- Amireh Location within Iran
- Coordinates: 31°14′22″N 48°37′01″E﻿ / ﻿31.23944°N 48.61694°E
- Country: Iran
- Province: Khuzestan
- County: Karun
- District: Central
- City: Rabi

Population (2016)
- • Total: 891
- Time zone: UTC+3:30 (IRST)

= Amireh =

Neighborhood in Khuzestan province, Iran

Amireh (عميره) (Note: Also romanized as ‘Amīreh; also known as Amīrīyeh, Kūt-e ‘Omayr, Kūt-e-‘Omeyr, ‘Omeyr, ‘Omeyreh, Roḩeymeh, and Ruhaimah) is a neighborhood in the city of Rabi of the Central District of Karun County, Khuzestan province, Iran.

==Demographics==
===Population===
At the time of the 2006 National Census, the village's population was 871 in 201 households, when it was in Kut-e Abdollah Rural District of the Central District of Ahvaz County.
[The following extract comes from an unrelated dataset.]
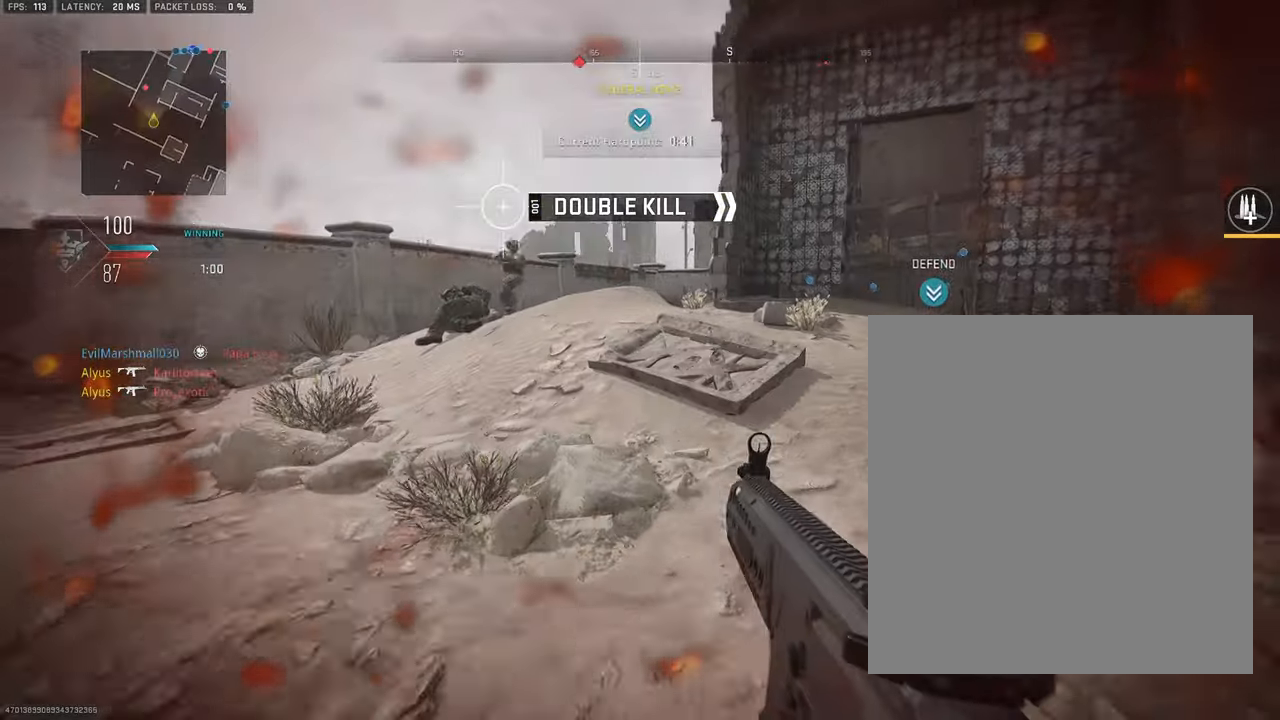
{"buttons": ["R1"], "left_stick": "down-left", "right_stick": "right", "events": [[50, "right_stick", "up-left"], [83, "L3", "up"], [100, "R1", "down"], [150, "left_stick", "down-right"], [183, "right_stick", "center"], [367, "left_stick", "down-left"], [483, "right_stick", "right"]]}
The following census in 2011 counted 981 people in 238 households, The 2016 census measured the population of the village as 891 people in 277 households, by which time the rural district had been separated from the county in the establishment of Karun County and was transferred to the new Central District.

In 2017, the villages of Abu Dabis, Amireh, Jongiyeh, and Kuy-e Vali Aser were merged to form the new city of Rabi.